Information provided =
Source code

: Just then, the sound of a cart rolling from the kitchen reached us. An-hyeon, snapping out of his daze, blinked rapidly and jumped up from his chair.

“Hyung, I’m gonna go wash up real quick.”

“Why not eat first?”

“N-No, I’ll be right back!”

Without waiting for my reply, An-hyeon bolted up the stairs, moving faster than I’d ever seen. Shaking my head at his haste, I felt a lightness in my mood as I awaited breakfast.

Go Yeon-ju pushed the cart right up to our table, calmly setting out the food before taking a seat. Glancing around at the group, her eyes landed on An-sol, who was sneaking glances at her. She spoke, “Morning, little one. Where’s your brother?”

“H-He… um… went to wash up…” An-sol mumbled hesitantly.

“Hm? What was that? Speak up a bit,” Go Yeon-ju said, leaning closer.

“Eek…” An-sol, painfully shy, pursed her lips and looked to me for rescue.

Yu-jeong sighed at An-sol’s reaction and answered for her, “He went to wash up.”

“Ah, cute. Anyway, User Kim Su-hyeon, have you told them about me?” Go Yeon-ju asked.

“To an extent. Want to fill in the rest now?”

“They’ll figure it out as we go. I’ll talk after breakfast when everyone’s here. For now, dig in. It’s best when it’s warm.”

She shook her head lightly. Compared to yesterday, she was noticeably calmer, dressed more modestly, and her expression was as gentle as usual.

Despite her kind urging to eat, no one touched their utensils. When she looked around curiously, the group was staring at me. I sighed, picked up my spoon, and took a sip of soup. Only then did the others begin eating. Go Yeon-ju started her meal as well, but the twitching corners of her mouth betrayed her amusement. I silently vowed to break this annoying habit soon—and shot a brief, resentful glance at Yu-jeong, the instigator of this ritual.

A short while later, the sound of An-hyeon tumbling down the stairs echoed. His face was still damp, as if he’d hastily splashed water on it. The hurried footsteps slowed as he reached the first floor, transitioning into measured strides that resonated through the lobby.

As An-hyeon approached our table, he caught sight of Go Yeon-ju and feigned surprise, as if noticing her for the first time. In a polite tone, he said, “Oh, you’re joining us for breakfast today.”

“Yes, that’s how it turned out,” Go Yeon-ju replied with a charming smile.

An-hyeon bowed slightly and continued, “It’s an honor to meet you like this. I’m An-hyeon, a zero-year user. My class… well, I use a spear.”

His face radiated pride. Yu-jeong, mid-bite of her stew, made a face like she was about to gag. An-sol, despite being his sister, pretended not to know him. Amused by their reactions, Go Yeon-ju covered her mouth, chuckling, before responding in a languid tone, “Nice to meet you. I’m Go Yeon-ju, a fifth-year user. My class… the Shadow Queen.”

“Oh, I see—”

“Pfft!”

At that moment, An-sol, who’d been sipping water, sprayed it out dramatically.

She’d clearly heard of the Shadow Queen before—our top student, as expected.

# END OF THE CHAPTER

Task details = Repeat everything in the records verbatim, from the line containing "She’d clearly heard" down to the end of the records, with both ends included.

The completed task =
She’d clearly heard of the Shadow Queen before—our top student, as expected.

# END OF THE CHAPTER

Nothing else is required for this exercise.